***** DOCUMENT TEXT
Section 3.4 Restricted Securities. Each of BioValve and BTI understands that the Membership Interests are characterized as “restricted securities” under the Securities Act inasmuch as they are being acquired by it in a transaction not involving a public offering, and that the Membership Interests may be resold without registration under the Securities Act only in certain limited circumstances. Each of BioValve and BTI is familiar with and understands the resale limitations imposed by the Securities Act. Each of BioValve and BTI further understands that the Membership Interests (together with any securities that may be issued to BioValve and BTI, respectively, from time to time in respect thereof) are subject to the restrictions on transfer set forth in this Article 3 and the LLC Agreement.

ARTICLE 4

COVENANTS

Section 4.1 Access to Employees. BioValve shall provide the Company access, at cost, the services of its current employees and BioValve shall cause such employees to provide their services to the Company until such time as the Company is able to hire its own personnel to replace the services provided by such employees. BioValve shall deliver to the Company weekly invoices reflecting the cost of such services, which the Company shall promptly pay. The Company shall have the right to, in its reasonable discretion, audit such invoices. Following the completion of such audit, BioValve shall promptly refund to the Company any amounts that were improperly charged to, and paid by, the Company.
**********
▸ PROBLEM SET
1. In the agreement excerpt, rewrite the passage that begins with "Section 4.1 Access to" and ends with "by, the Company.", replacing "weekly" with "monthly".
2. According to the agreement excerpt, why are the Membership Interests characterized as "restricted securities" under the Securities Act?
3. Continue the agreement excerpt on restricted securities and covenants from its last sentence.
***** INFORMATION SHOWN
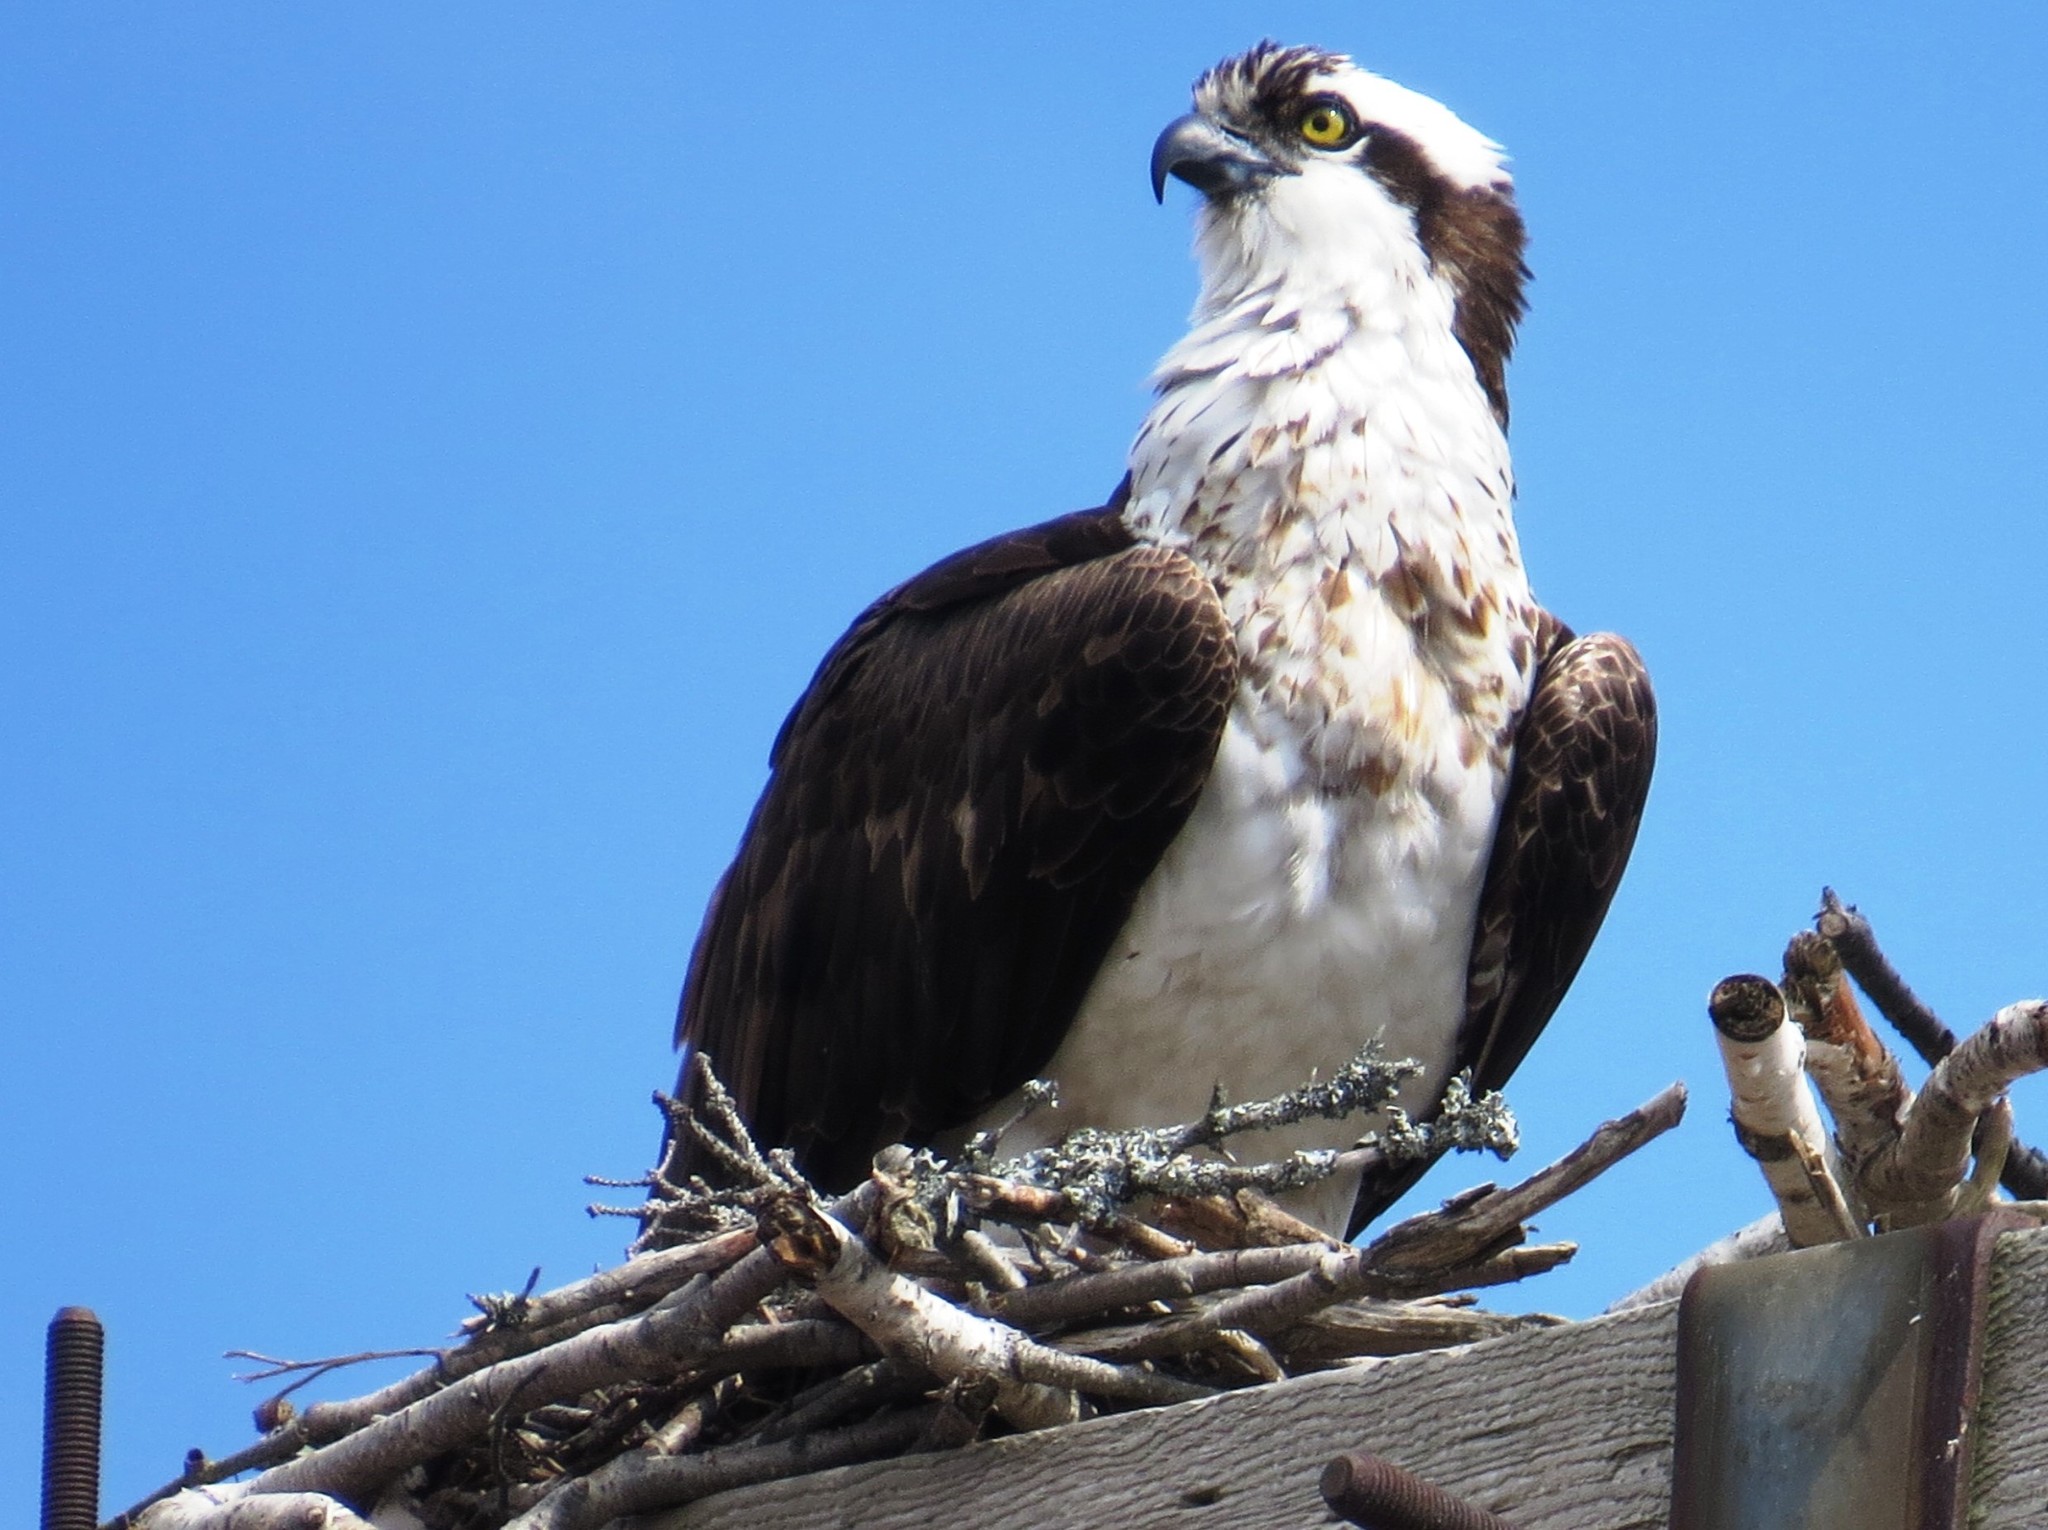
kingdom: Animalia
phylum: Chordata
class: Aves
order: Accipitriformes
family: Pandionidae
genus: Pandion
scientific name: Pandion haliaetus
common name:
**********
▸ EXPECTED OUTPUTS
1.
Section 4.1 Access to Employees. BioValve shall provide the Company access, at cost, the services of its current employees and BioValve shall cause such employees to provide their services to the Company until such time as the Company is able to hire its own personnel to replace the services provided by such employees. BioValve shall deliver to the Company monthly invoices reflecting the cost of such services, which the Company shall promptly pay. The Company shall have the right to, in its reasonable discretion, audit such invoices. Following the completion of such audit, BioValve shall promptly refund to the Company any amounts that were improperly charged to, and paid by, the Company.

2. They are being acquired in a transaction not involving a public offering.

3.
Section 4.2 Lease. BioValve shall provide the Company and its personnel, at cost, access to and the use of the premises leased by BioValve and located at 155 Flanders Road, Westborough, MA. BioValve shall deliver to the Company weekly invoices reflecting the cost of such services, which the Company shall promptly pay. The Company shall have the right to, in its reasonable discretion, audit such invoices. Following the completion of such audit, BioValve shall promptly refund to the Company any amounts that were improperly charged to, and paid by, the Company.

Section 4.3 Insurance. BioValve shall use its commercially reasonable efforts to cause to be transferred to the Company, to the extent permitted under the relevant BioValve Insurance Policies and applicable law, any claim, chose in action or other right that BioValve may have to insurance coverage or insurance proceeds under any BioValve Insurance Policy with respect to any loss, liability, claim, damage or expense of or with respect to the Contributed Assets arising out of occurrences prior to the Effective Date (an “Insured Loss”). To the extent such transfer does not occur, upon the request of the Company, BioValve will use its commercially reasonable efforts to promptly assist the Company in tendering claims for any Insured Losses to the applicable insurers under the BioValve Insurance Policies and provide the Company with the proceeds of claims made by or with respect to such Insured Losses subject to the self-insured limits and deductibles under the applicable policy.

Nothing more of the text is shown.